Unicode enables a form in one language (e.g. English) to accept input in a different language (e.g. Chinese).
Unicode (UTF-8) forms will be easier to migrate to XForms.[Ed. note: We should add some justification for this.]

UTF-8 and UTF-16 are both Unicode encodings. Since support for Unicode is currently limited to UTF-8 in many user agents, UTF-8 is usually the appropriate Unicode encoding. However, as user agent support for UTF-16 expands, UTF-16 will become an increasingly viable alternative.

Although there are other multi-script encodings (such as ISO-2022 and GB18030), Unicode generally provides the best combination of user agent and script support.

Resources:

How to's

[Unicode] The Unicode Standard 4.0
The Unicode Standard is very readable and contains a large amount of useful information besides code point listings.

If you don't use a Unicode encoding, select an encoding that best supports the languages / characters to be included in the page text. [Ed. note: What does this mean? Does it mean, which maximizes the opportunity to directly represent characters and minimizes the need to represent characters by markup means such as character escapes? Does it include the idea that you should choose the most commonly used encoding for a region?]
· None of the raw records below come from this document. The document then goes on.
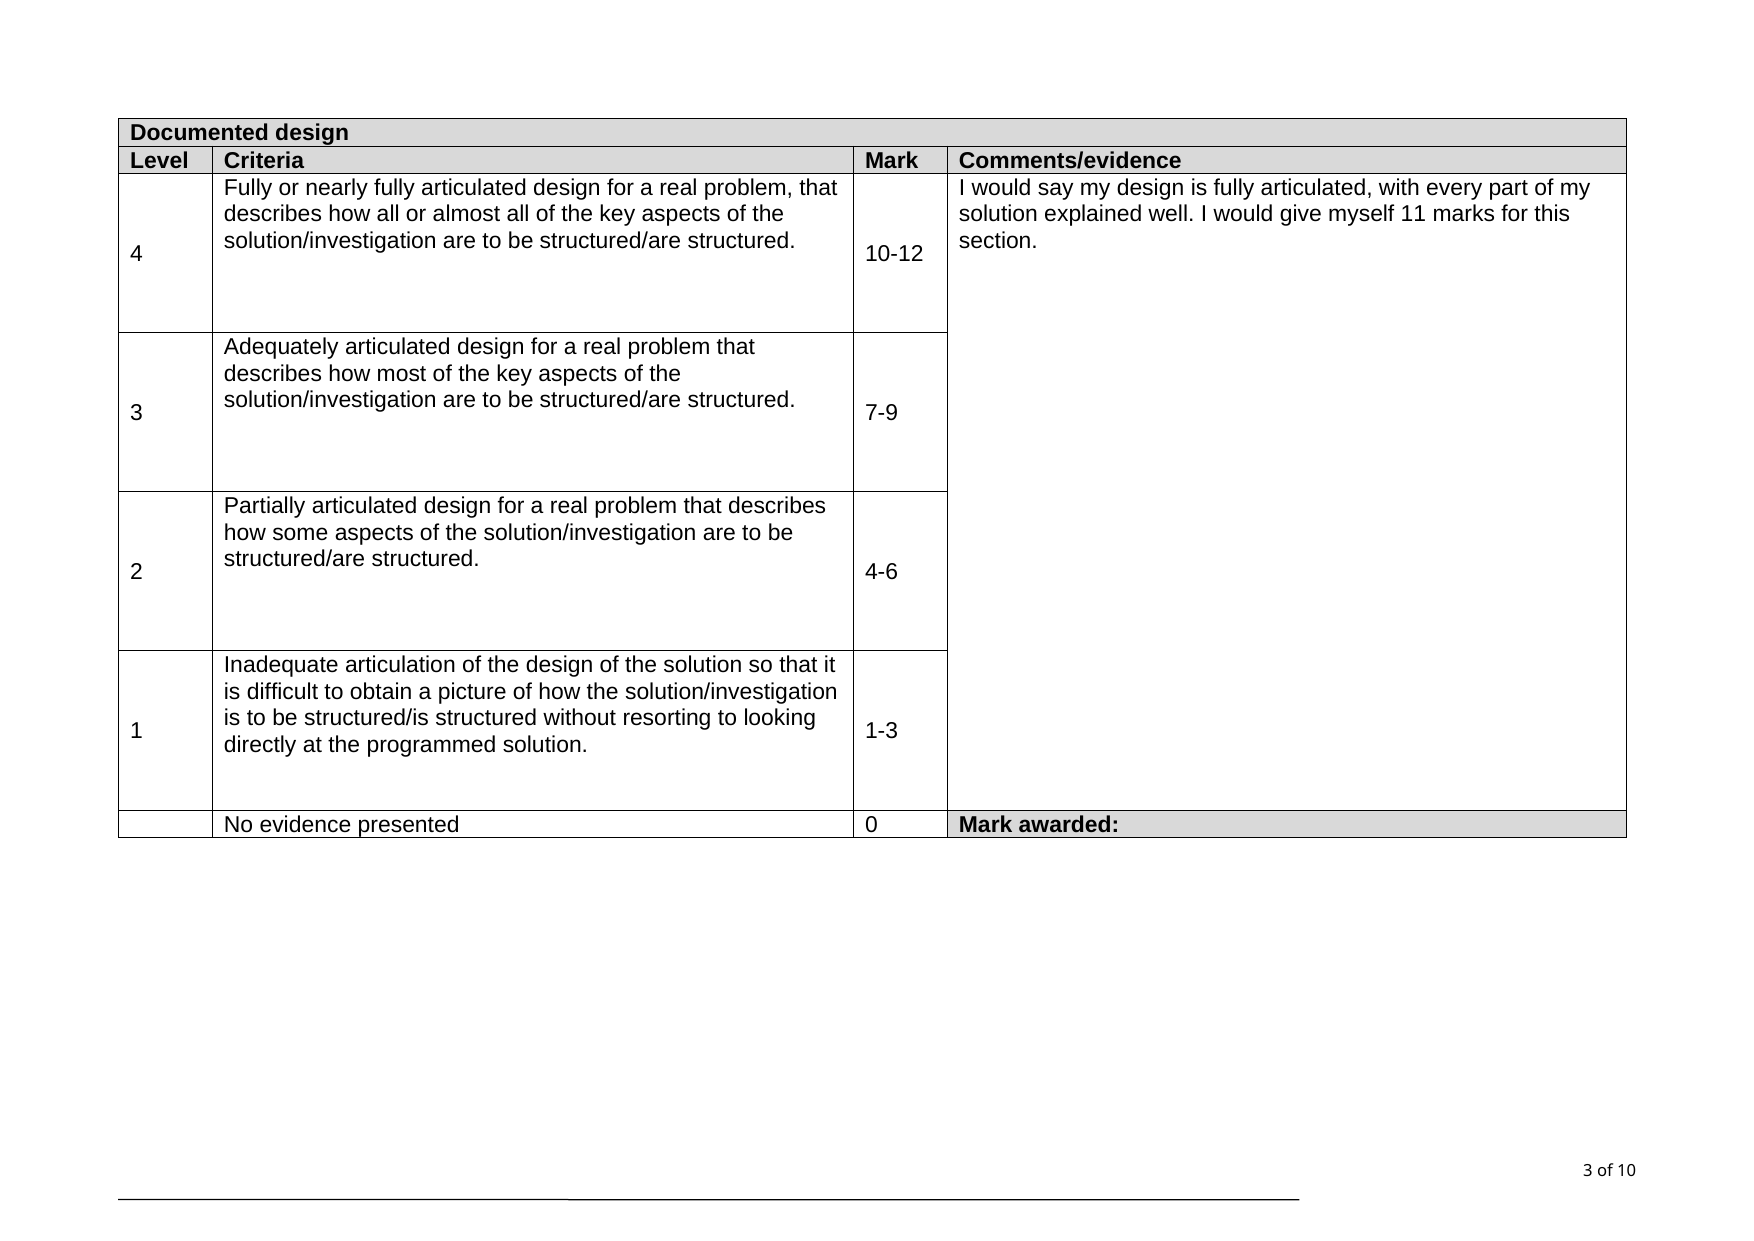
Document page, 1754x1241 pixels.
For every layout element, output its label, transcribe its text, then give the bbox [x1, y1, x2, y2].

table_cell 10-12 [854, 174, 947, 332]
table_cell Partially articulated design for a real problem that describes how some aspects of the solution/investigation are to be structured/are structured. [213, 492, 853, 650]
table_cell No evidence presented [213, 811, 853, 837]
table_cell 7-9 [854, 333, 947, 491]
table_cell 2 [119, 492, 212, 650]
table_cell 3 [119, 333, 212, 491]
table_header Documented design [119, 119, 1626, 146]
table_cell Mark awarded: [948, 811, 1626, 837]
table_cell I would say my design is fully articulated, with every part of my solution explained well. I would give myself 11 marks for this section. [948, 174, 1626, 809]
table_cell Fully or nearly fully articulated design for a real problem, that describes how all or almost all of the key aspects of the solution/investigation are to be structured/are structured. [213, 174, 853, 332]
table_cell 1 [119, 651, 212, 809]
table_cell [119, 811, 212, 837]
table_cell 4-6 [854, 492, 947, 650]
table_cell Mark [854, 147, 947, 173]
table_cell Criteria [213, 147, 853, 173]
table_cell Comments/evidence [948, 147, 1626, 173]
table_cell Adequately articulated design for a real problem that describes how most of the key aspects of the solution/investigation are to be structured/are structured. [213, 333, 853, 491]
table_cell 1-3 [854, 651, 947, 809]
table_cell 0 [854, 811, 947, 837]
table_cell 4 [119, 174, 212, 332]
table_cell Level [119, 147, 212, 173]
table_cell Inadequate articulation of the design of the solution so that it is difficult to obtain a picture of how the solution/investigation is to be structured/is structured without resorting to looking directly at the programmed solution. [213, 651, 853, 809]
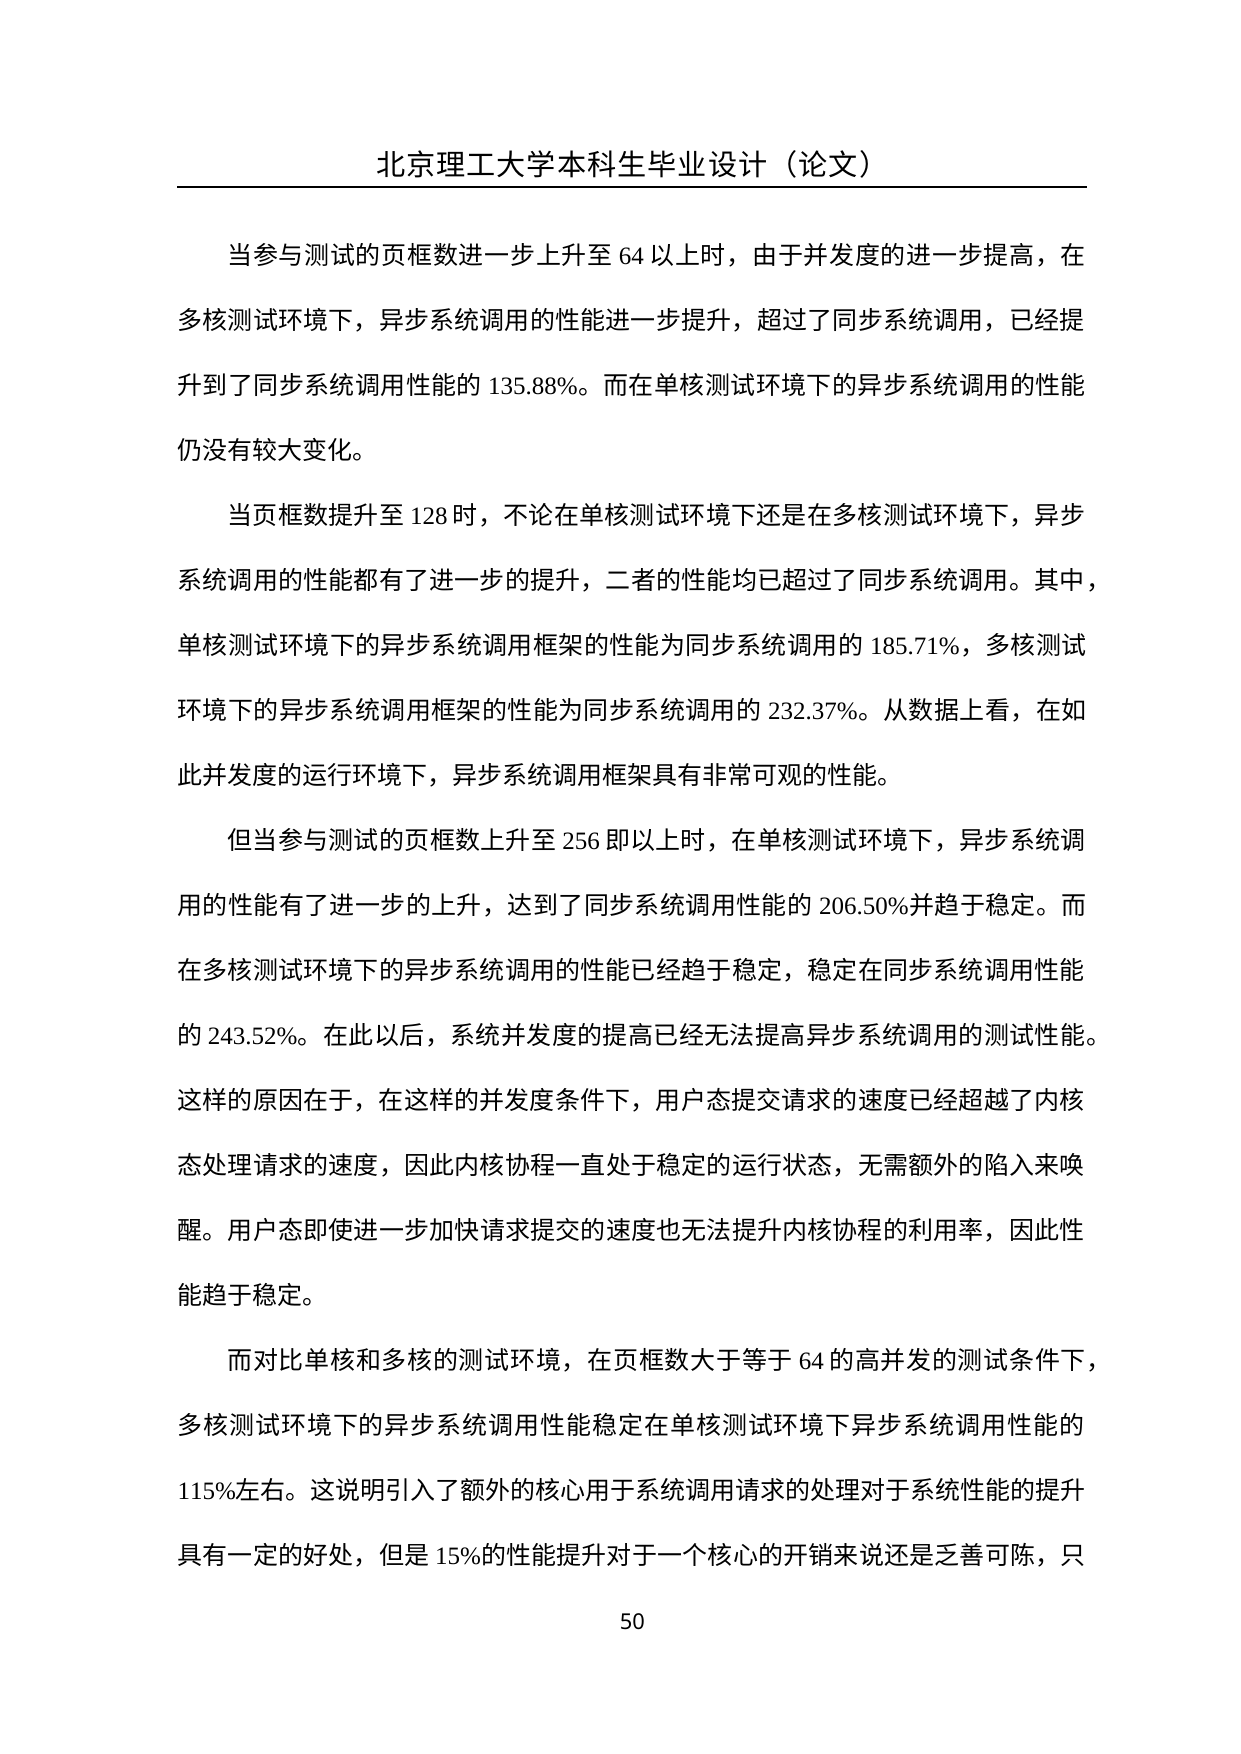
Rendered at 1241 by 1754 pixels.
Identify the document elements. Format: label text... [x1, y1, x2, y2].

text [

IE(Win) Mozilla Opera NNav Safari IE(Mac)

There are some situations where selecting a Unicode encoding is not practical. If content is encoded in a native encoding (legacy content or content originating from an external source) and the system lacks functionality for converting content between encodings, Unicode may greatly complicate implementation. If such a site is only required to serve single-script pages (containing languages that can be represented by a single native encoding), then the cost of using a Unicode encoding may outweigh the benefits. In this case, a native encoding (such as ISO-8859-1, Shift-JIS, etc.) may be a better choice.

Be sure to select an encoding that covers most [Ed. note: all? ]of the characters required for the content, and (if it is a form) all of the characters that must be accepted as input.

Resources:

Reference links

Alan Wood’s Unicode Resources
Various resources about Unicode and multilingual support in HTML, fonts, web browsers and other applications.